*IEEE Technical Guide 1410 on improving lightning performance of distribution lines saw several key improvements when it was updated. Because the experts involved had roots in lightning and system transient modeling, the Guide contained equations and estimates not usually found in such documents and has remained a valuable source of help in evaluating lightning performance data. For example, engineers could now estimate degree of improvement in lightning performance of distribution lines without having to run complex transient modeling software.*

*This edited past contribution to INMR by arrester expert Jonathan Woodworth outlined some main details in the Guide and applied these to the case of distribution lines in the State of Florida.*

## Direct Strike Flashover Rate for Distribution Lines

Since distribution lines are seldom shielded with OHGW, direct strikes occur in high lightning areas. To determine flashover rate of a line equipped with arresters, one only need know height, width, location of arresters and ground flash density (GFD). Fortunately, there are numerous sources that offer lightning GFD for areas of interest worldwide. For example, IEEE TG 1410 offers a map of the continental U.S. and shows that, in the case of Florida, GFD ranges from 5 to +14 flashes/km^{2}. For a typical 10 m high line of 1 m width in the south-central region where there are 5 m trees to the left and a highway to the right, the number of strikes could be calculated using equation 7:

**N _{hits}=GFD *(28*(Height)^{.6}+Width)/10**

The calculation yields a hit rate of 15.75 times/yr for every 10 km of line. But since objects on either side of the line provide some shielding, they must also be considered. Again, IEEE 1410 provides a set of equations to assess this. Allowing for the shielding provided by 5 m trees located 10 m from poles on one side and 5 m trees on the other side of the highway, about 60 m to the right, one can use equation 9:

**N _{hits}–_{shielded}=N_{hits}*〈1-(Sf_{left}+Sf_{right})〉**

Now, annual hit rate drops to 14.5 direct strikes/yr. If the trees to the left were 10 m tall, strike rate would decrease to 8.03/yr while if the trees were taller than the line (e.g. 15 m), it would effectively be shielded from direct strikes with a hit rate of only 0.31/yr. Clearly, environmental shielding has significant impact on lightning hit rate. If trying to reduce outages due to lightning, equipping the line with arresters would be a good strategy.

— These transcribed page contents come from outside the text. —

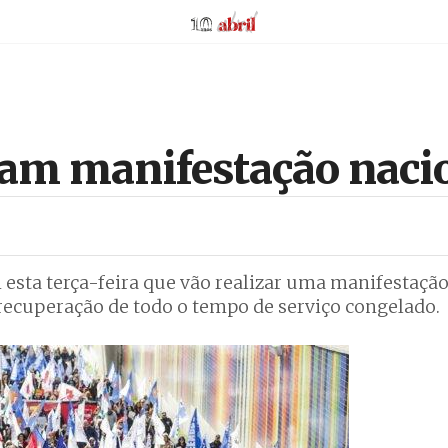
AbrilAbril
zam manifestação nacio
 esta terça-feira que vão realizar uma manifestaçã
 recuperação de todo o tempo de serviço congelado.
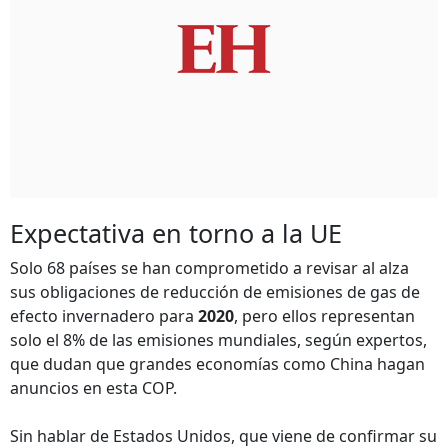
Expectativa en torno a la UE
Solo 68 países se han comprometido a revisar al alza
sus obligaciones de reducción de emisiones de gas de
efecto invernadero para
2020
, pero ellos representan
solo el 8% de las emisiones mundiales, según expertos,
que dudan que grandes economías como China hagan
anuncios en esta COP.
Sin hablar de Estados Unidos, que viene de confirmar su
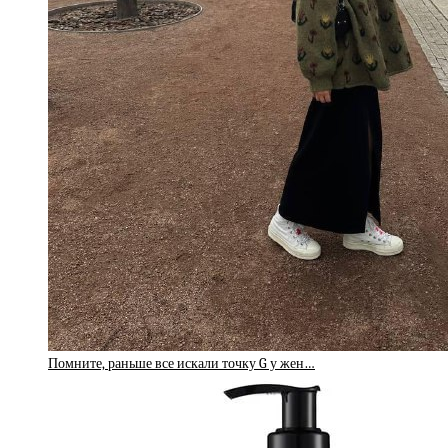
Помните, раньше все искали точку G у жен…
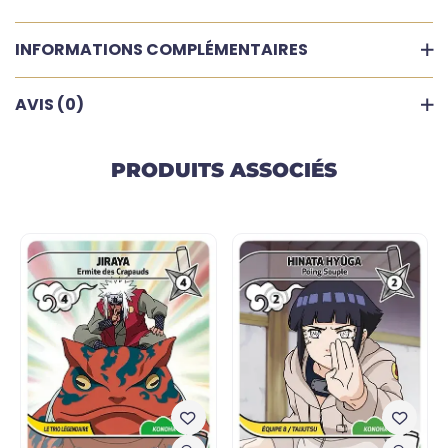
INFORMATIONS COMPLÉMENTAIRES
AVIS (0)
PRODUITS ASSOCIÉS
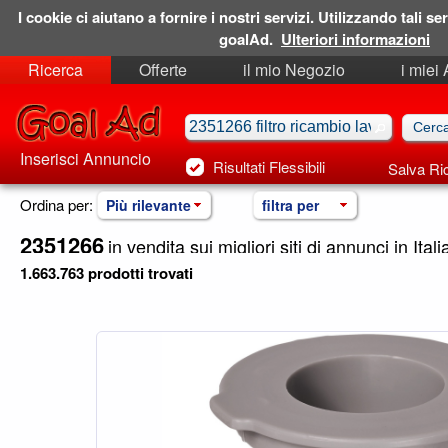
I cookie ci aiutano a fornire i nostri servizi. Utilizzando tali ser
goalAd.
Ulteriori informazioni
Ricerca
Offerte
il mio Negozio
i miei
Ricerche Salvate
Preferiti
Inserisci Annuncio
Risultati Flessibili
Salva Ri
Ordina per:
Più rilevante
filtra per
2351266
in vendita sui migliori siti di annunci in Itali
1.663.763 prodotti trovati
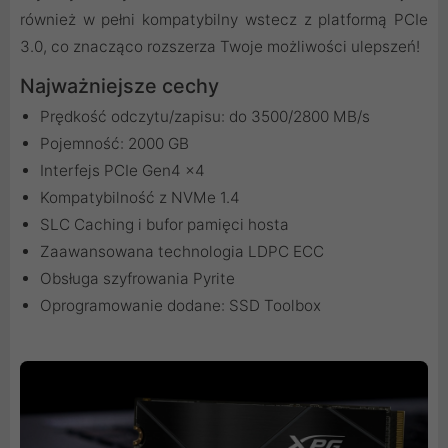
również w pełni kompatybilny wstecz z platformą PCIe
3.0, co znacząco rozszerza Twoje możliwości ulepszeń!
Najważniejsze cechy
Prędkość odczytu/zapisu: do 3500/2800 MB/s
Pojemność: 2000 GB
Interfejs PCIe Gen4 x4
Kompatybilność z NVMe 1.4
SLC Caching i bufor pamięci hosta
Zaawansowana technologia LDPC ECC
Obsługa szyfrowania Pyrite
Oprogramowanie dodane: SSD Toolbox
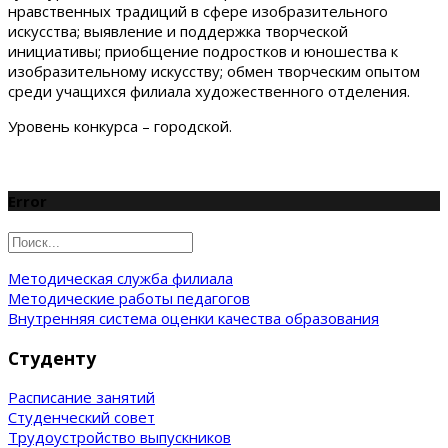
нравственных традиций в сфере изобразительного
искусства; выявление и поддержка творческой
инициативы; приобщение подростков и юношества к
изобразительному искусству; обмен творческим опытом
среди учащихся филиала художественного отделения.
Уровень конкурса – городской.
Error
Методическая служба филиала
Методические работы педагогов
Внутренняя система оценки качества образования
Студенту
Расписание занятий
Студенческий совет
Трудоустройство выпускников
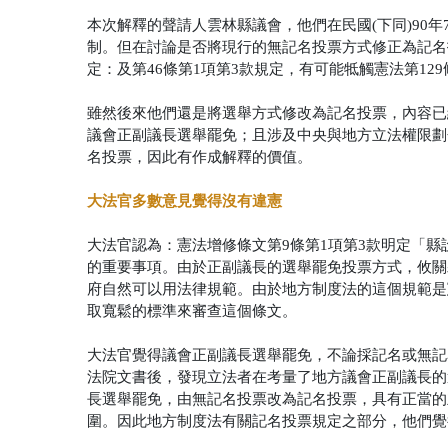
本次解釋的聲請人雲林縣議會，他們在民國(下同)90
制。但在討論是否將現行的無記名投票方式修正為記名投
定：及第46條第1項第3款規定，有可能牴觸憲法第12
雖然後來他們還是將選舉方式修改為記名投票，內容已
議會正副議長選舉罷免；且涉及中央與地方立法權限劃
名投票，因此有作成解釋的價值。
大法官多數意見覺得沒有違憲
大法官認為：憲法增修條文第9條第1項第3款明定「
的重要事項。由於正副議長的選舉罷免投票方式，攸關
府自然可以用法律規範。由於地方制度法的這個規範是
取寬鬆的標準來審查這個條文。
大法官覺得議會正副議長選舉罷免，不論採記名或無記
法院文書後，發現立法者在考量了地方議會正副議長的
長選舉罷免，由無記名投票改為記名投票，具有正當的
圍。因此地方制度法有關記名投票規定之部分，他們覺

## Direct Strike Outage Rate of Distribution Line Protected by Arresters

IEEE 1410 contains formulas to calculate the impact of arrester spacing on line flashover rates from direct strikes. When deciding to use arresters to improve performance, a key question is what installation density will provide greatest benefit. For example, it has long been common practice among rural utilities in the U.S. to install arresters every 4 to 5 spans. It is not clear where this policy originated but equations B20, 21 and 22 in IEEE 1410, show that this practice has virtually no impact on distribution system protection (see Figs. 4 and 5), with only limited impact on direct strike flashover probability. There is however improvement by adding arresters to every pole.

## Indirect Strike Outage Rate for Unprotected Distribution Lines

Lightning strikes nearby objects more often than a line directly and the impact of this is also treated in IEEE 1410. Two factors that control outage rate of distribution lines from nearby strikes are the CFO of insulators and the resistivity of the earth. Fig. 6, derived from data in IEEE 1410, indicates that for a GFD of 1, line outage rate due to nearby lightning is about 1.8/yr/100 km. This translates to 2.5 flashovers annually on the 10 m line in Florida having a GFD of 14 and a CFO of 150 kV. Depending on objectives, such line may or may not be a good target for arrester protection from indirect strikes.

## Indirect Strike Outage Rate for Distribution Lines Protected with Arresters

The Working Group at the time quantified lightning caused flashover rate using computer simulations. Fig. 7, based on graphics in IEEE 1410, shows that an arrester spacing of 4 spans has limited impact on line outage rate. With ground resistivity of 10 mS/m (as in Florida), a 150 kV CFO, a GFD of 14 and line length of 10 km, installing arresters every 4^{th} span reduces outage rate from 2.5 (with no protection) to 0.75 flashovers annually – or about once every 1.5 yrs. But installing arresters every 2 spans would lead reduce the indirect strike outage rate to only once every 30 yrs. For final line analysis, both direct and indirect strike outage rates need to be combined for the total outage rate (see Fig. 8 in this example).